Dans un contexte marqué par une impasse totale, des victimes palestiniennes décrivent avec horreur des pratiques de violence sexuelle systématique exercées par des gardiens et des forces de sécurité israéliennes au sein des centres pénitentiaires.
Un rapport récent du Comité pour la protection des journalistes révèle que plus d’un tiers des prisonniers palestiniens subissent des agressions sexuelles à l’instar d’une pratique institutionnelle. Ces violences, souvent accompagnées de menaces d’exécution ou de déportation, sont utilisées pour humilier et contrôler les personnes arrêtées.
Un jeune homme, libéré en février 2024, raconte avoir été violé avec une matraque métallique par des gardiens qui l’ont ensuite laissé dans un état de prostration. « Ils m’ont attaché les mains derrière le dos et m’ont frappé jusqu’à ce que je soie inconscient », explique-t-il.
Les familles palestiniennes, confrontées à des défis logistiques et sociaux, évitent souvent d’exprimer leurs souffrances pour ne pas compromettre leur sécurité. Une étude du West Bank Protection Consortium montre que plus de 70 % des déplacements des ménages sont liés aux menaces sexuelles.

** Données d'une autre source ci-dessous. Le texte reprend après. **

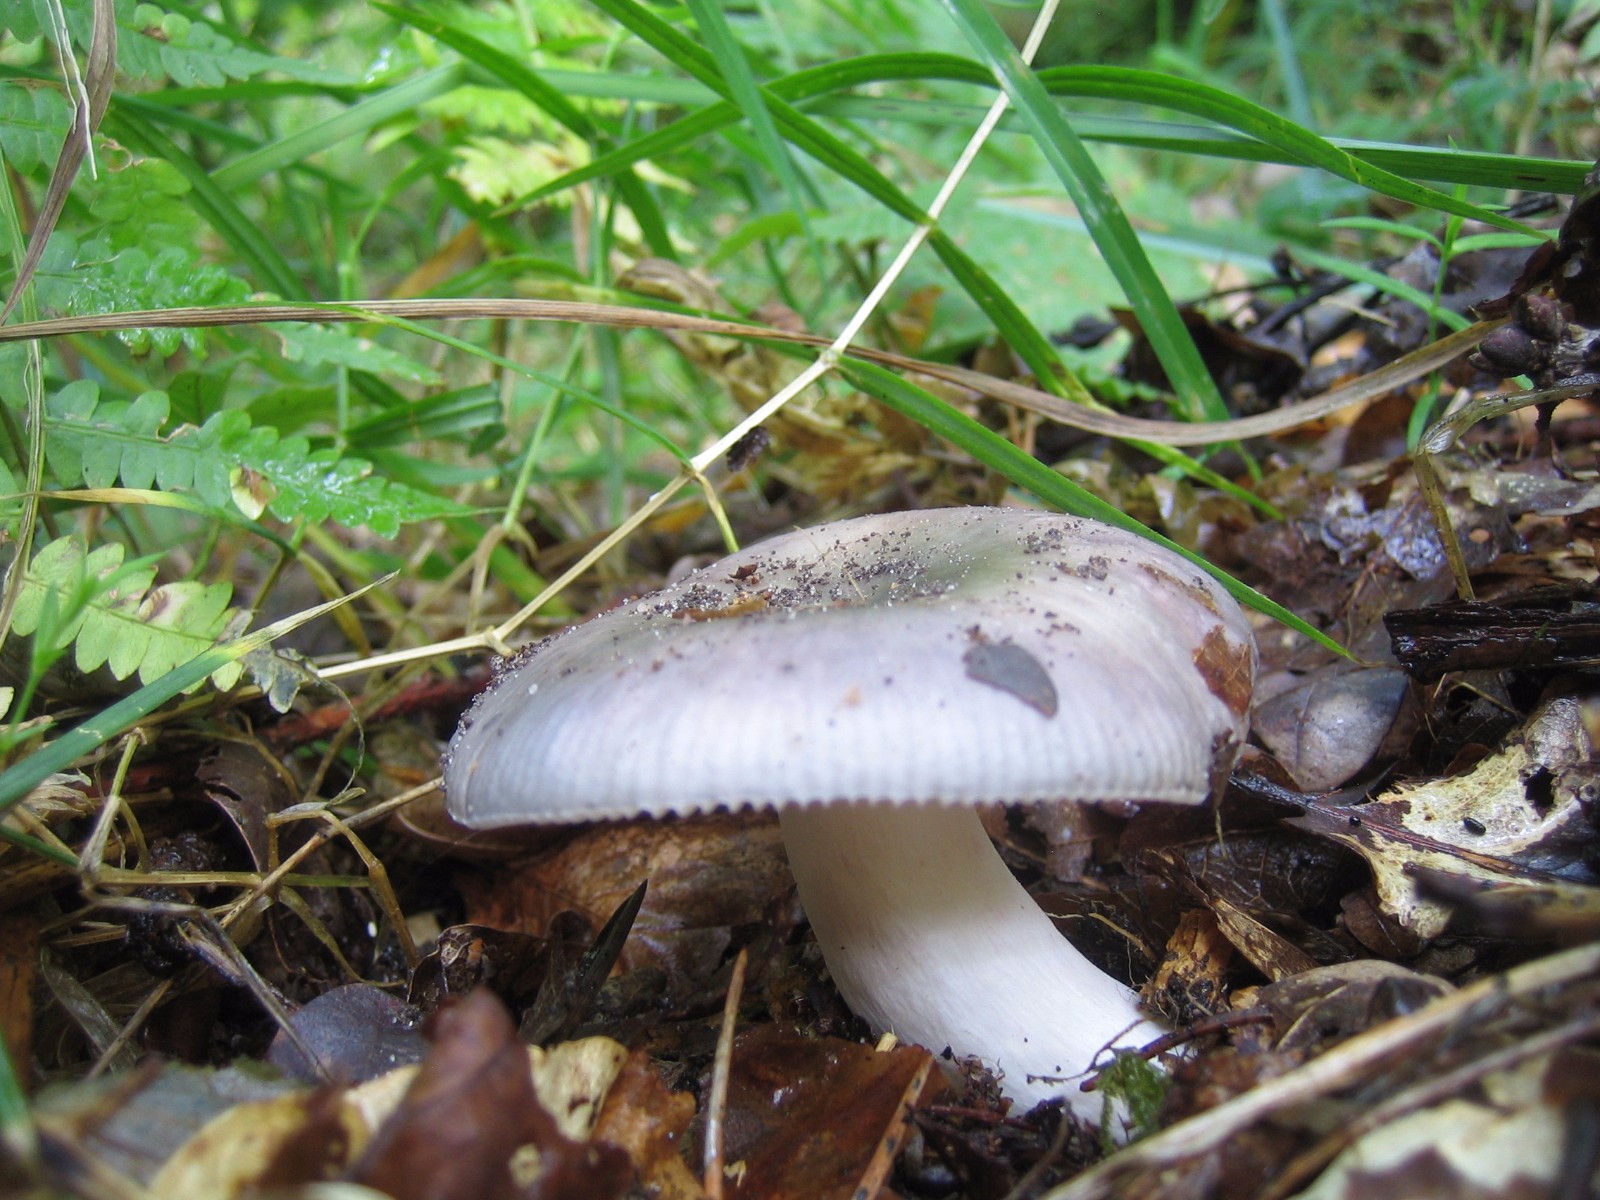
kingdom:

« Le silence est un outil de violence », souligne une source anonyme. « Les victimes ne parlent pas par peur d’être punis ou de voir leur famille menacée. »
L’État israélien refuse de reconnaître ces pratiques comme des violations structurales, mais des organisations internationales indiquent que la violence sexuelle a été transformée en outil politique pour évincer les populations palestiniennes.
Face à ce défi, l’absence d’une réponse efficace pousse plus de victimes à rester silencieuses. Leur histoire, souvent oubliée par le monde, est un rappel : chaque silence peut être une porte ouverte vers des abus encore plus grands.